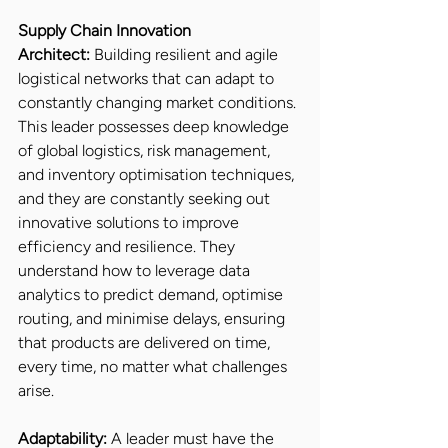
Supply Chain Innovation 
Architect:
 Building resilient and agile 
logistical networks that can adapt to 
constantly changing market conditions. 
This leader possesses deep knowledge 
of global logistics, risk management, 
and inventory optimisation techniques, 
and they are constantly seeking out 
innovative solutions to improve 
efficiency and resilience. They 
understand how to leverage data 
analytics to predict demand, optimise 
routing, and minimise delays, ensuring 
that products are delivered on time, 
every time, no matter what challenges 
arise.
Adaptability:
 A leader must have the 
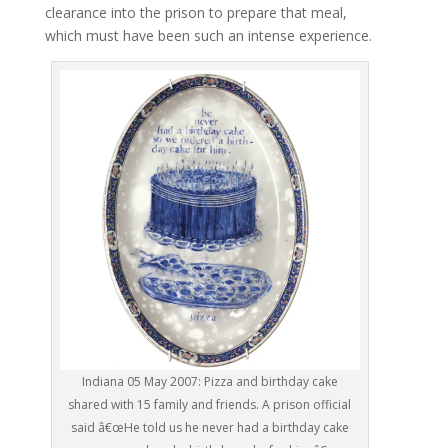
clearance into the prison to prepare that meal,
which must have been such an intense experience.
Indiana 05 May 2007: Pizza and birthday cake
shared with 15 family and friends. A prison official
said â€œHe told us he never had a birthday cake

####################

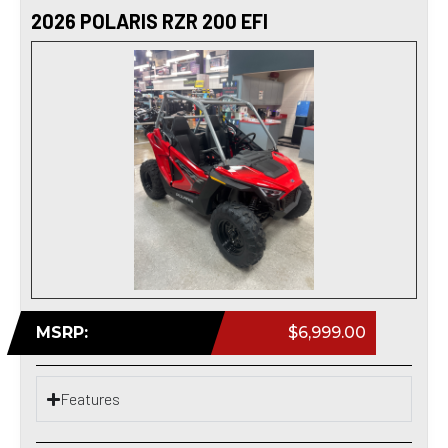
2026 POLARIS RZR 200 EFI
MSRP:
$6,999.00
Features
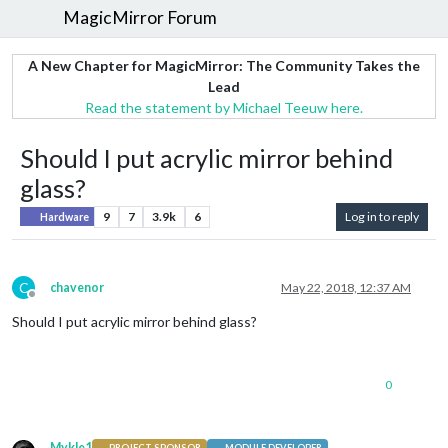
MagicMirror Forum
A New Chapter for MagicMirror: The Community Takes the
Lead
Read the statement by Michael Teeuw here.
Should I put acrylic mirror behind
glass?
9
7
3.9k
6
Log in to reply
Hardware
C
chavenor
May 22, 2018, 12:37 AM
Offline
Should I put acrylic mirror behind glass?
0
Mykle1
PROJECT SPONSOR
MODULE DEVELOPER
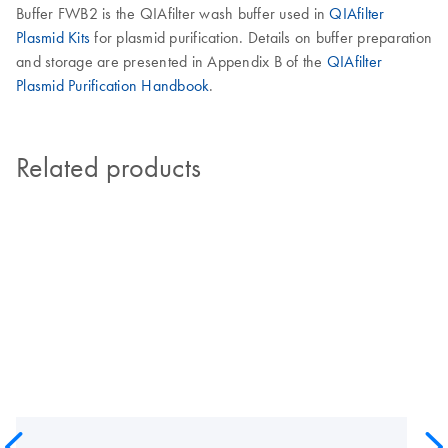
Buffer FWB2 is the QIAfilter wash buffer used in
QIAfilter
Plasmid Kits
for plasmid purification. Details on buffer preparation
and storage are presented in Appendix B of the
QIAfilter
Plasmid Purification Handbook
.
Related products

####################

**WHAT IS NEEDED:** The answer must be the lines above from the one containing "and inventory optimisation" through the one containing "said â€œHe told", reproduced exactly, with no pictures and nothing else.

**SOLUTION TO THE EXERCISE:**
and inventory optimisation techniques, 
and they are constantly seeking out 
innovative solutions to improve 
efficiency and resilience. They 
understand how to leverage data 
analytics to predict demand, optimise 
routing, and minimise delays, ensuring 
that products are delivered on time, 
every time, no matter what challenges 
arise.
Adaptability:
 A leader must have the 
clearance into the prison to prepare that meal,
which must have been such an intense experience.
Indiana 05 May 2007: Pizza and birthday cake
shared with 15 family and friends. A prison official
said â€œHe told us he never had a birthday cake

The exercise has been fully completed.